I conducted the experiment with different fruits and vegetables. Now the paper is covered with various light spots. What does this mean?

It means that you got a successful result! These spots appear when iodine turns into colorless iodide ions. This process happens due to the reducing agents (particularly ascorbic acid) in the fruits and vegetables you applied to the paper. The less iodine staining you see on the paper under a fruit slice, the more ascorbic acid and other reducing agents are present in the slice.

Step-by-step instructions

Prepare a slice of potato and a slice of lemon.


Potassium iodide KI contains iodide ions I-, which we can turn into iodine molecules I2 using CuSO4.


Apply one layer of iodine I2 solution to a sheet of paper.


Put the slices on the paper.


Compare what happened with the iodine beneath your slices.



Dispose of solid waste together with household garbage. Pour solutions down the sink and wash with an excess of water.

Scientific description

What is ascorbic acid and why do we need it?

Did you know that oxygen is actually pretty toxic? It even killed almost all life on Earth some 2.5 billion years ago, in the course of what is sometimes called "The Great Oxygenation Event". That's because oxygen is a strong oxidant, meaning that it is really keen to take electrons from other compounds. This can be a good thing, as it allows many organisms, including ours, to obtain energy from the oxidation of organic compounds. On the other hand, living things are made of organic compounds that can be ruined by oxidation.

To mitigate this problem, some organisms devised special molecules that are oxidized way easier than most, and hence "take the heat" of the aggressive oxidizing agents like oxygen. Ascorbic acid in plants is one such compound.

To demonstrate that ascorbic acid is indeed good at dealing with oxidants, we use iodine I2 , which is also a decent oxidant, but, unlike oxygen, has a rich brown color. When it takes electrons  from ascorbic acid , it turns into iodide ions I-  (iodine atoms with extra electrons), which are colorless. The more ascorbic acid a fruit or a vegetable contains, the more iodine it can turn into iodide ions and the less brown iodine will be left on the paper.
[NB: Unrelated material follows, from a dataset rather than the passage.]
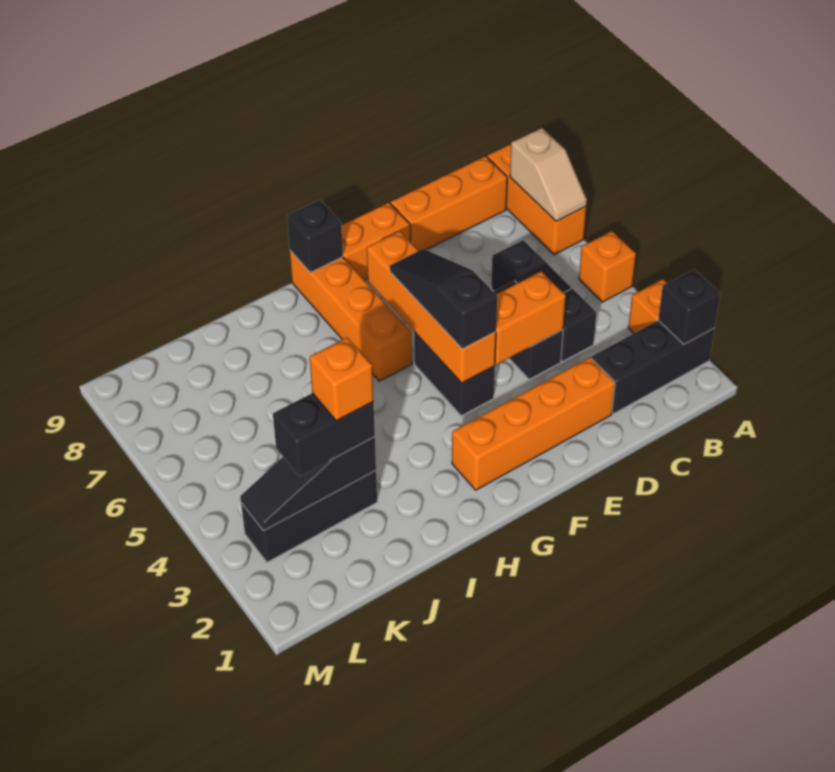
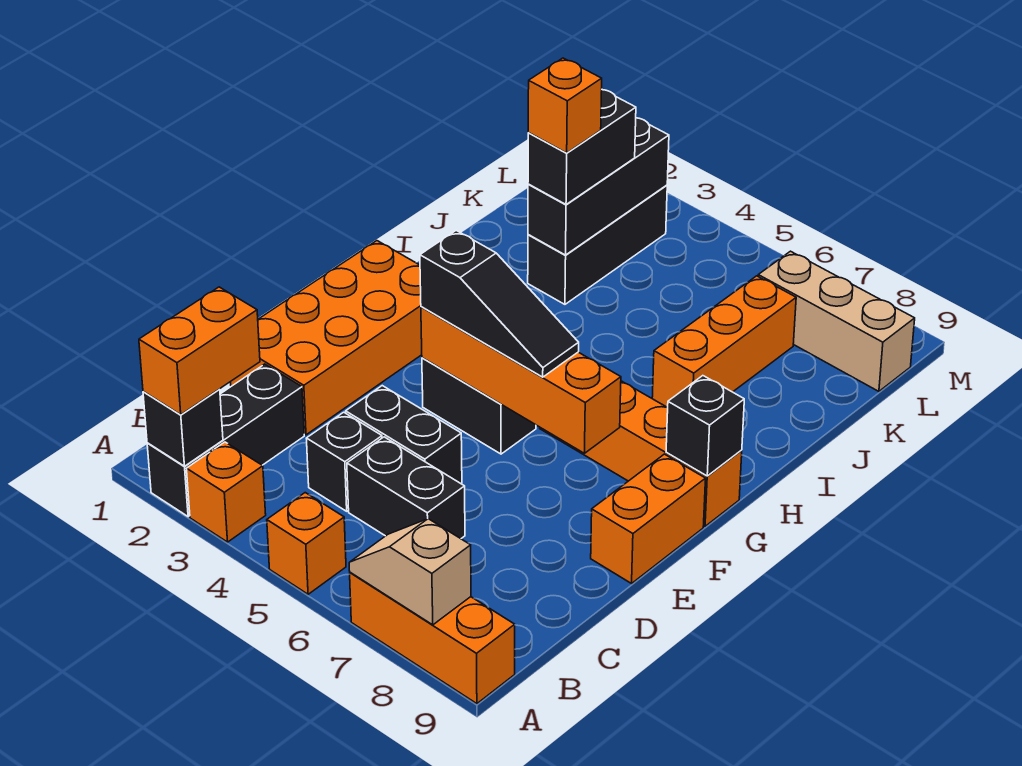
orange 1x3 brick [391,156,507,251] -> orange 1x3 brick moved to [652,276,796,408]
orange 1x4 brick [452,357,615,490] -> orange 2x4 brick [231,241,422,435]
orange 1x2 brick [495,271,566,364] -> orange 1x2 brick moved to [139,287,260,415]
black 1x3 slope [240,437,376,531] -> black 1x3 brick [528,118,669,255]
none -> tan 1x3 brick [758,251,915,391]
Ascorbic acid, also known as vitamin C, has other important functions besides being an antioxidant. For instance, vitamin C plays a crucial role in the functioning of some enzymes in our bodies. The human body can't produce vitamin C on its own; it must get it from food.

When food is lacking this molecule, the body can contract a particularly nasty disease called scurvy, which has all sorts of unpleasant symptoms like weakness and tooth loss. Before we discovered vitamin C’s ability to prevent this disease in the 20th century, people who had no access to fruits or vegetables, like sailors, got scurvy all the time. Next time you see an image of a pirate's toothless grin, remember, chances are he didn't lose his teeth in a fight, but rather didn't eat enough vegetables!

How do we obtain iodine in this experiment?

Iodine forms when copper sulfate CuSO4 meets the solution of potassium iodide KI. This leads to the following reaction:

2CuSO4 + 2KI → Cu2SO4 + K2SO4 + I2

This is iodine, which makes the solution brownish.

Follow up

Try out and compare various fruits and vegetables! You can likely expect the most interesting results from red bell peppers, lemons, kiwis, and bananas. We also recommend trying tangerines, grapes, and apples.